Edmund Stoiber gives supporters the thumbs-up sign
But Schroeder told an audience at SPD headquarters: "Sometimes those who are happy early are disappointed later.
"We want to continue this administration, and it seems we will be able to. We have good prospects to continue," Schroeder said.
For the Greens and their leader, Foreign Minister Joschka Fischer, it was their strongest showing in the party's 22-year history.
But for the Party of Democratic Socialism (PDS), all three projections showed the former East German Communist Party with about 4 percent of the vote -- not enough to cross the 5 percent threshold to gain a place in parliament.

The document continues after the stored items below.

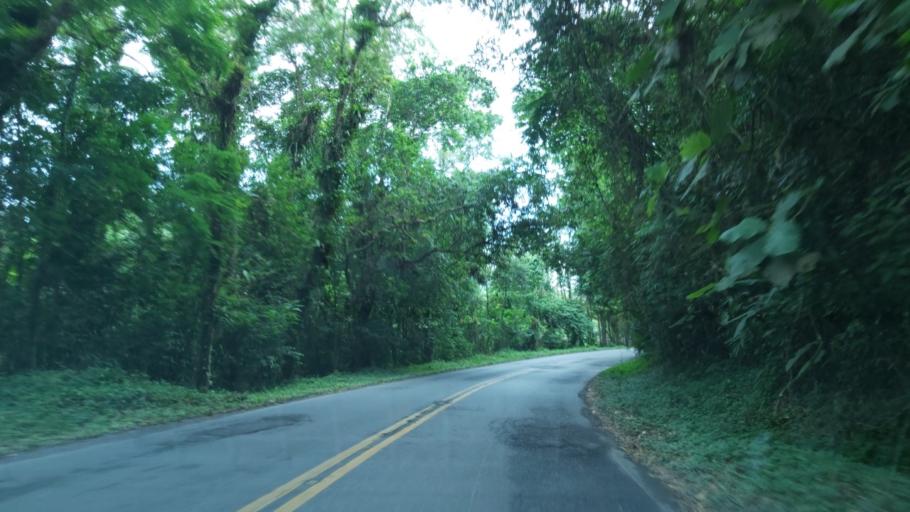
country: BR
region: Sao Paulo
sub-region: Miracatu
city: Miracatu
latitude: -24.0690
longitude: -47.5991
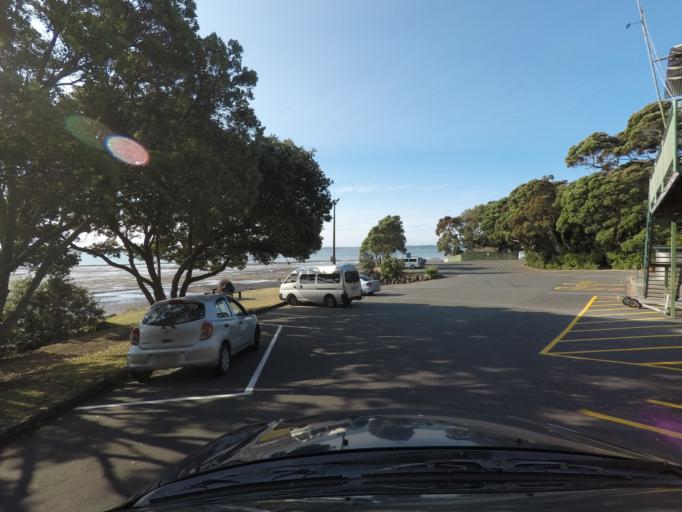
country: NZ
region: Auckland
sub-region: Auckland
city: Rosebank
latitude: -36.8603
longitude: 174.6994
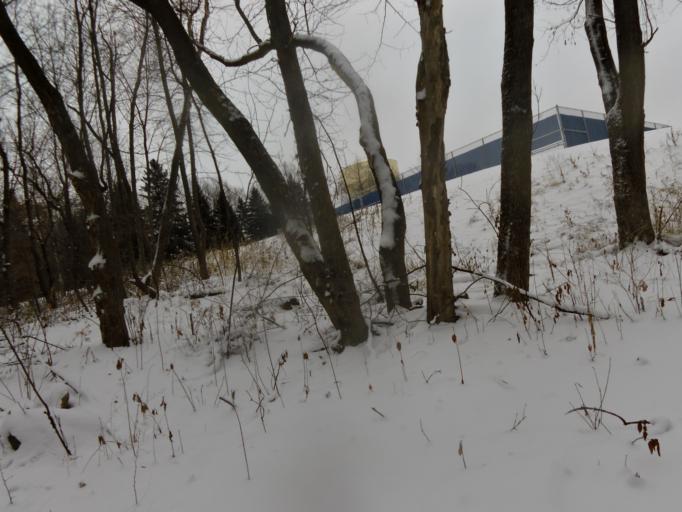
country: US
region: Minnesota
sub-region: Dakota County
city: Inver Grove Heights
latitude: 44.8668
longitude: -93.0737
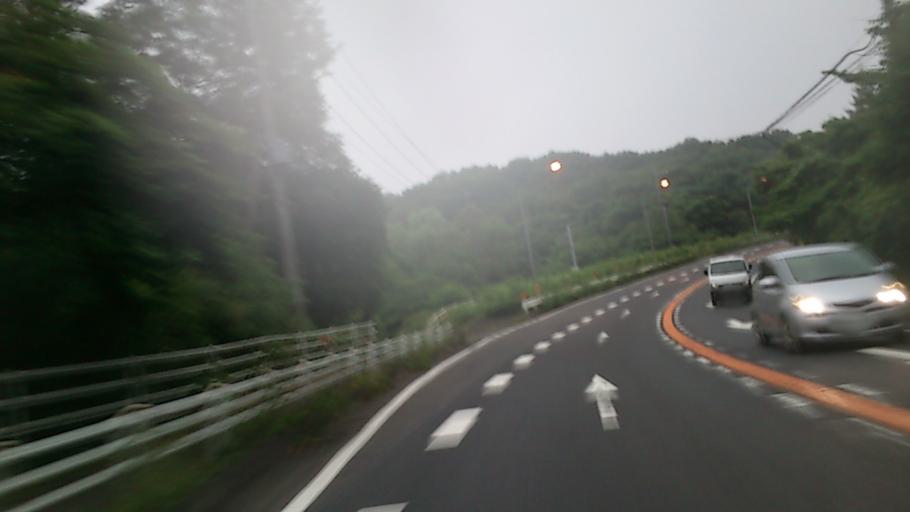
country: JP
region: Tochigi
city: Kuroiso
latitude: 37.0655
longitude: 140.1160
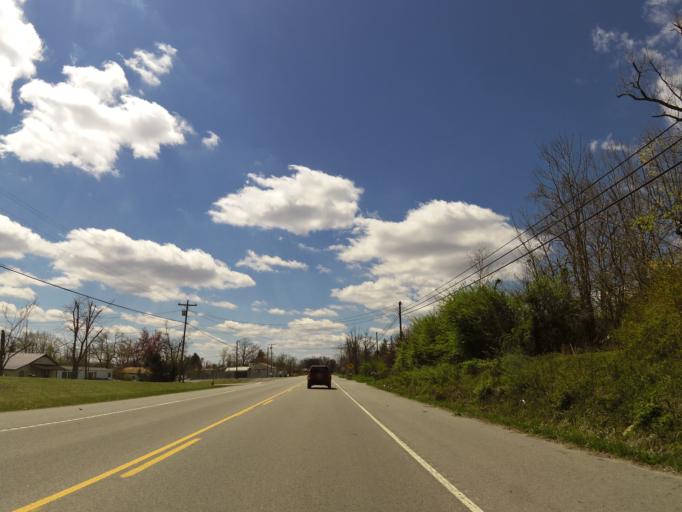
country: US
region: Tennessee
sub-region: White County
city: Sparta
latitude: 35.9499
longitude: -85.3096
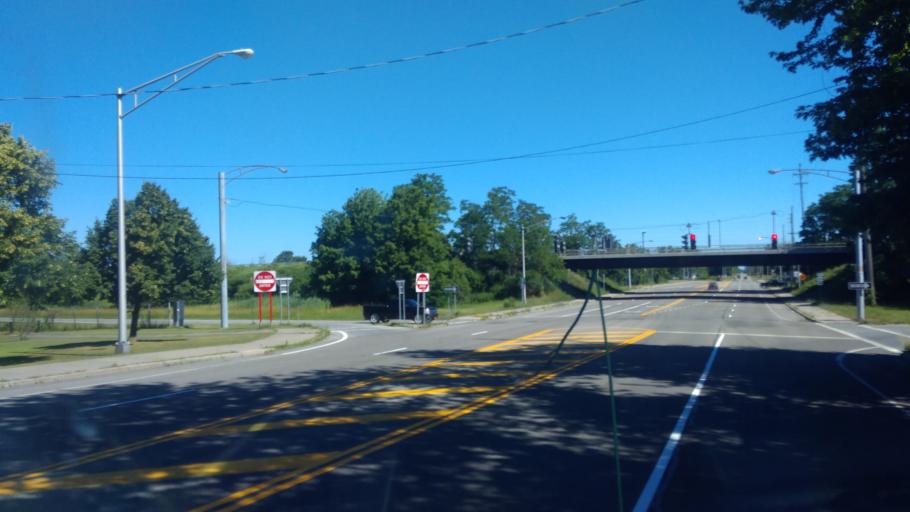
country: US
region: New York
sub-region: Monroe County
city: Webster
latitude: 43.2189
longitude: -77.4000
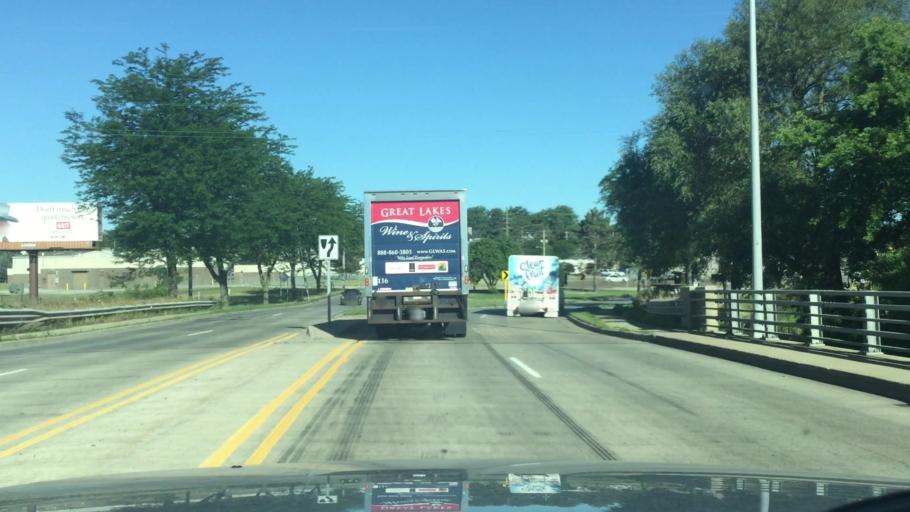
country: US
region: Michigan
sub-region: Saginaw County
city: Saginaw
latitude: 43.4108
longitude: -83.9663
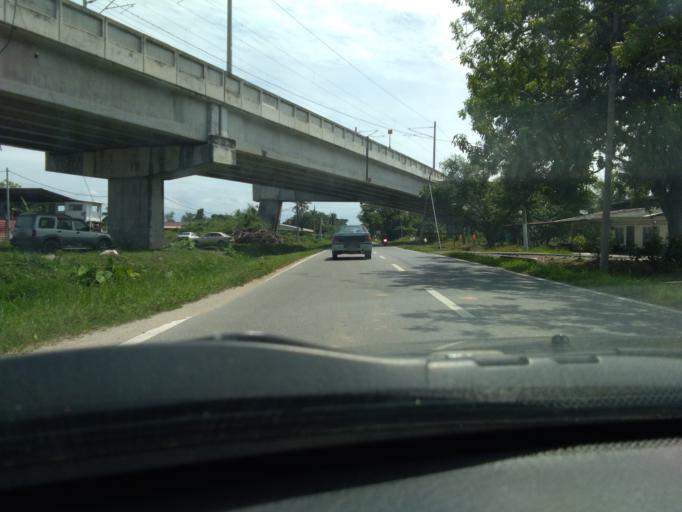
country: MY
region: Perak
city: Bagan Serai
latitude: 5.0186
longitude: 100.5447
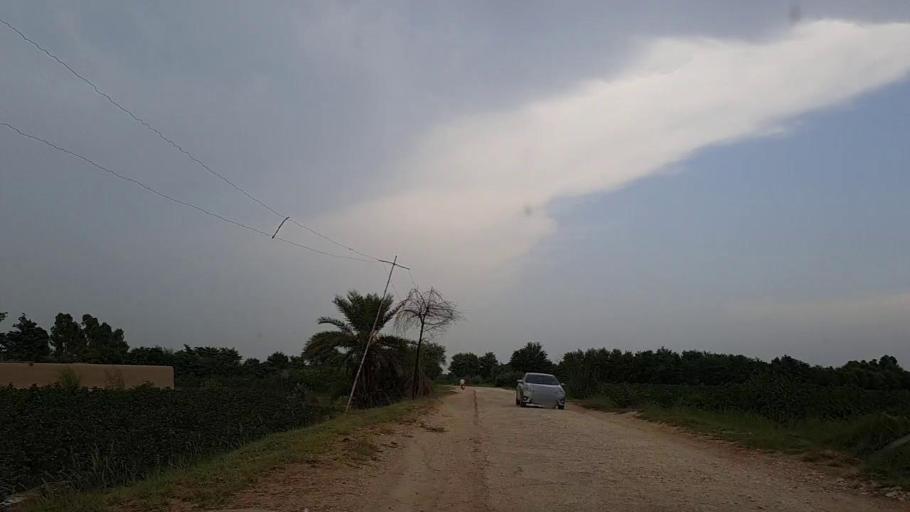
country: PK
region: Sindh
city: Mirpur Mathelo
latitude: 27.8410
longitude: 69.6210
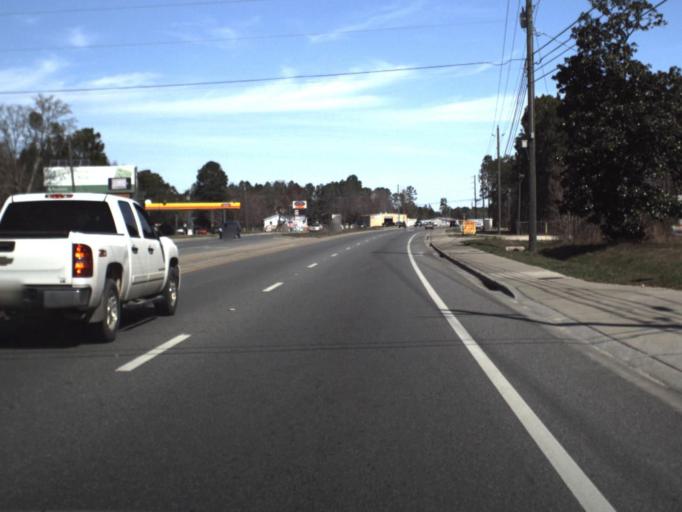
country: US
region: Florida
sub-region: Bay County
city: Lynn Haven
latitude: 30.2726
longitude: -85.6402
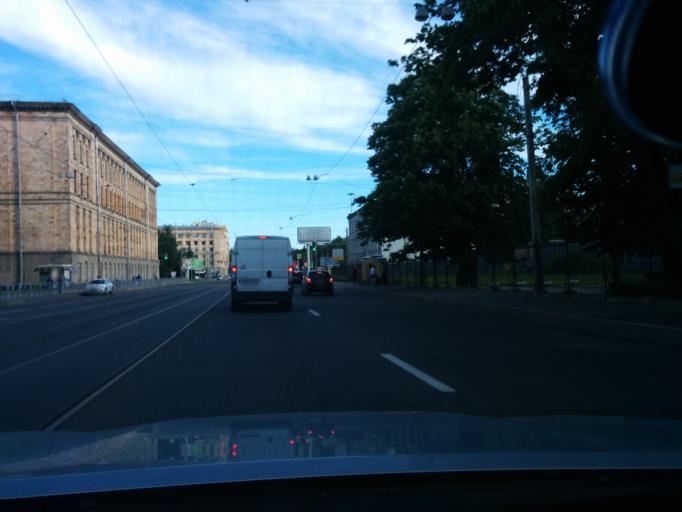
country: RU
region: Leningrad
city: Svetlanovskiy
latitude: 60.0054
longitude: 30.3268
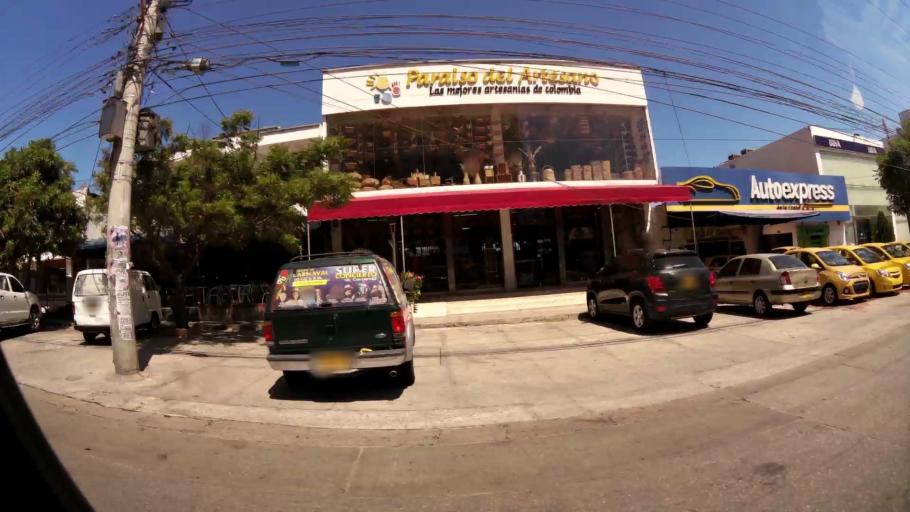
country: CO
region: Atlantico
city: Barranquilla
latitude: 10.9948
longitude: -74.8126
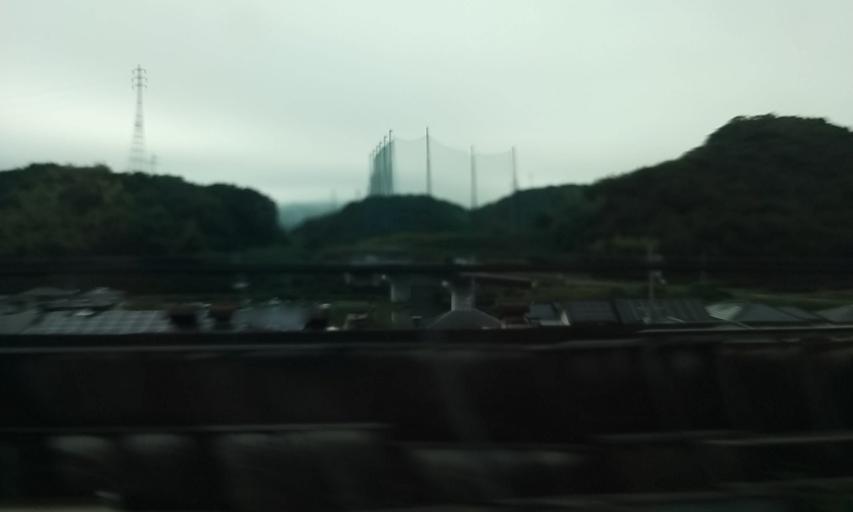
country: JP
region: Hyogo
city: Aioi
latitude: 34.8182
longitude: 134.5000
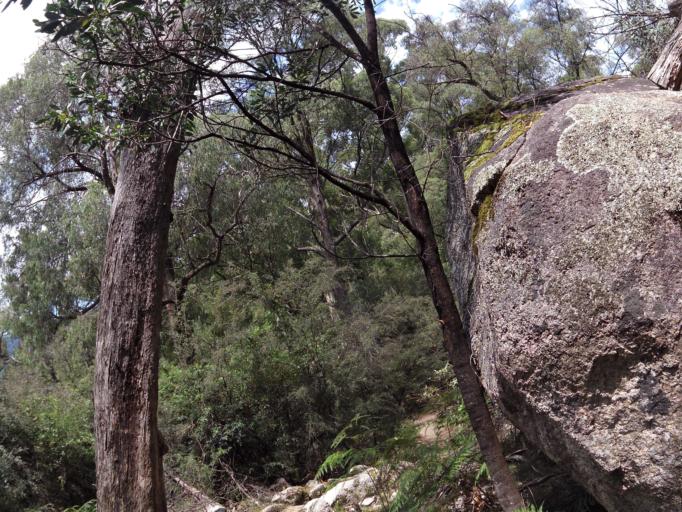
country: AU
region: Victoria
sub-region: Alpine
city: Mount Beauty
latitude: -36.7164
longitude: 146.8403
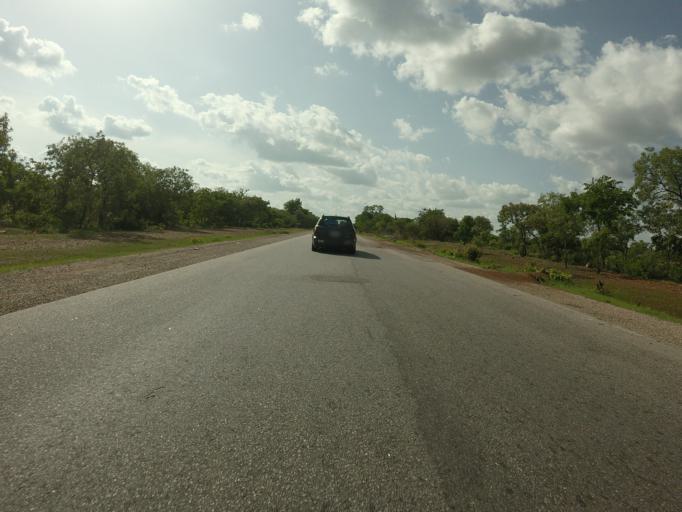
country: GH
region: Upper East
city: Bolgatanga
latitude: 10.5273
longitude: -0.8163
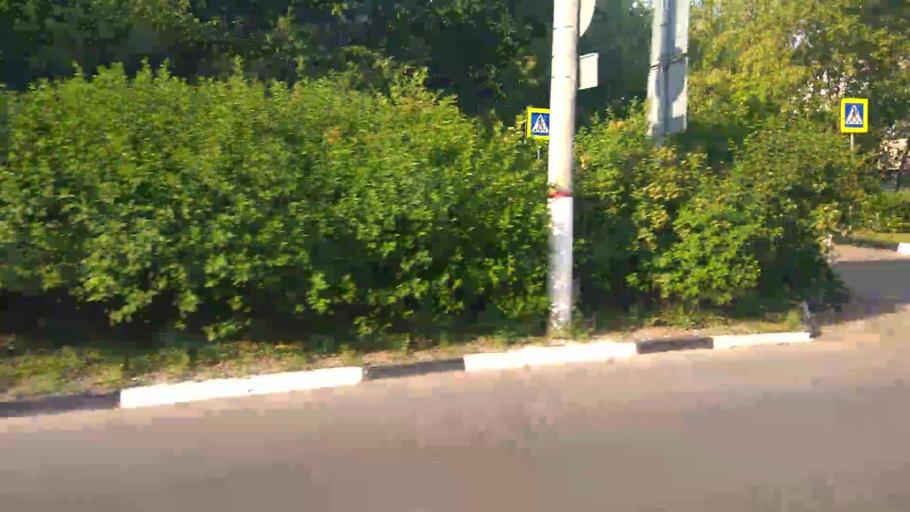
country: RU
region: Moskovskaya
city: Mytishchi
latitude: 55.9040
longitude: 37.7134
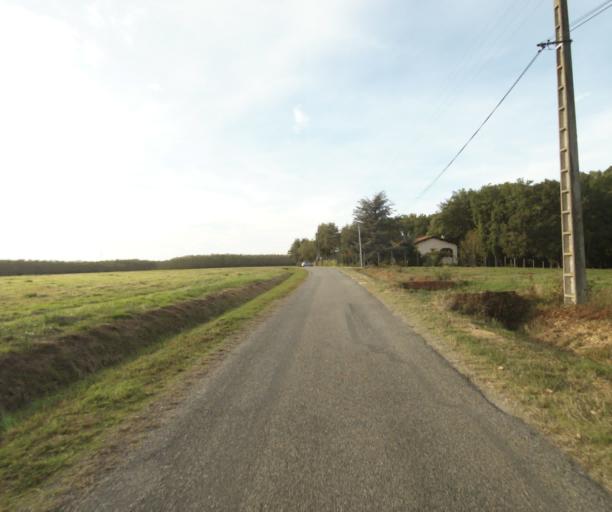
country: FR
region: Midi-Pyrenees
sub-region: Departement du Tarn-et-Garonne
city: Campsas
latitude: 43.8719
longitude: 1.3332
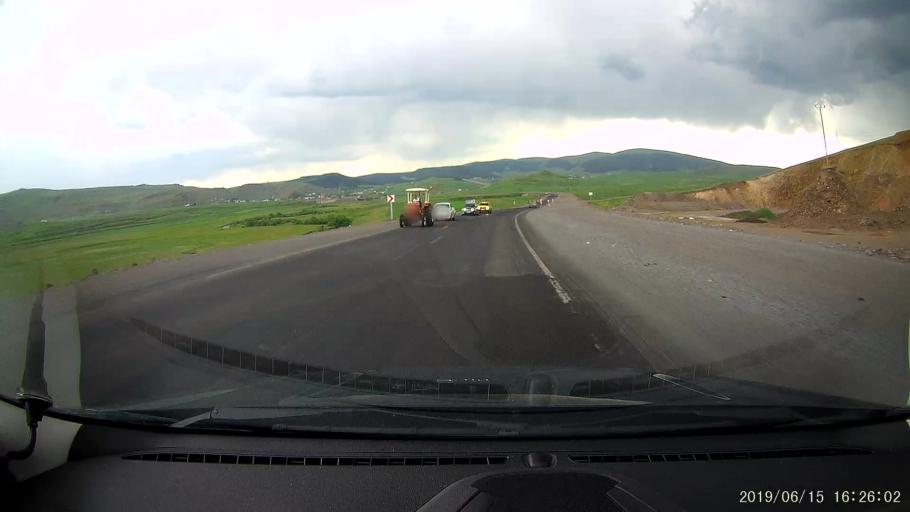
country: TR
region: Ardahan
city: Hanak
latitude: 41.1465
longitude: 42.8644
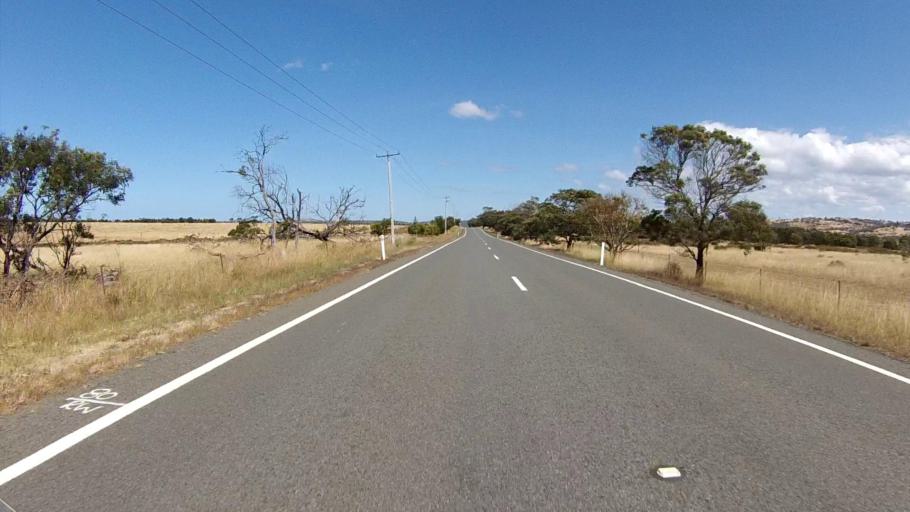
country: AU
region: Tasmania
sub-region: Break O'Day
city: St Helens
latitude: -42.0921
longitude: 148.0656
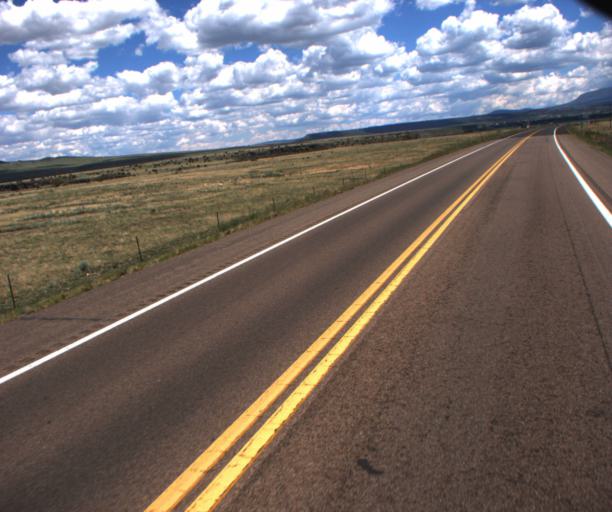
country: US
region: Arizona
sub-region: Apache County
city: Springerville
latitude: 34.1694
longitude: -109.3125
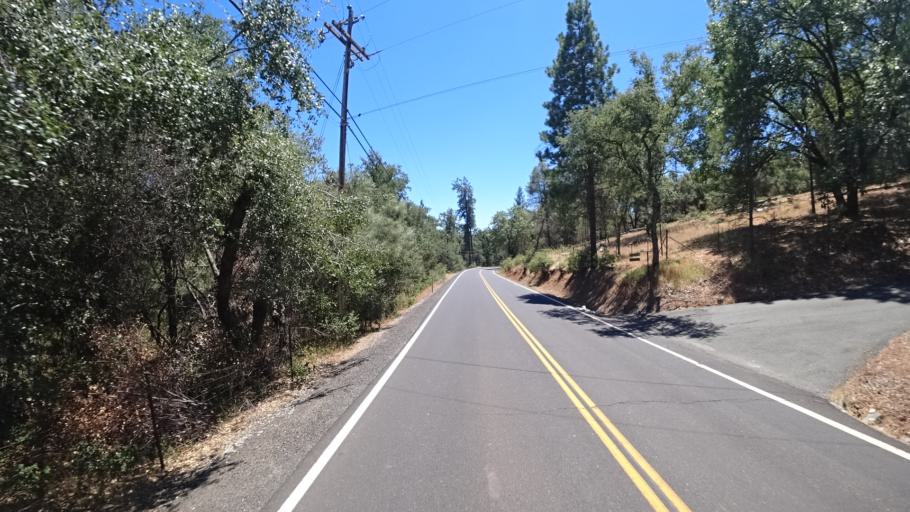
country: US
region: California
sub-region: Calaveras County
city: Mountain Ranch
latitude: 38.2474
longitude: -120.5183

However, if PDS candidates were to win at least three seats in direct local elections, the party could still end up in parliament.
Such a situation could change the number of seats allocated to other parties -- and could open the door to a possible "grand coalition" between Schroeder's SPD and Stoiber's conservatives, since both sides have said they don't want to rely on the former communists to form a government.
Under Germany's complex election system, voters cast two ballots -- one for a party, the other for a local candidate.
The percentage of seats each party gets in parliament is determined by the party vote.
But parliament could be expanded beyond its 598 seats if a party's local candidates win more seats than the party's proportional vote would allow.
Polls opened on Sunday with rain and heavy clouds over much of the country and closed at 6 p.m.
Stoiber was the first of the chancellor candidates to vote, arriving in blazer and red-and-white striped tie and accompanied by his wife in his hometown Wolfratshausen, south of Munich.
Schroeder arrived some hours later at a polling booth in Hanover, also with his wife.
Schroeder used his last campaign rally on Saturday to reinforce his opposition to a U.S. war in Iraq, which has dominated campaigning in the run-up to the polls.
Alleged comments by his justice minister likening U.S. President George W. Bush's stance on Iraq to Hitler's use of foreign policy to hide domestic woes overshadowed the final day of campaigning and prompted Schroeder to write a conciliatory letter to Bush. (Full story)
Minister Herta Daeubler-Gmelin has denied a report by the mass circulation newspaper Bild Zeitung that she plans to resign after polls close, under growing pressure from Schroeder's Social Democratic Party.
"No of course not," Daeubler-Gmelin told The Associated Press on Sunday after voting in the southern city of Tuebingen.
"Those are just malicious rumors meant to create uncertainty among voters."
Government spokesman Uwe-Karsten Heye, however, has not explicitly denied the report, but did dismiss it as speculation.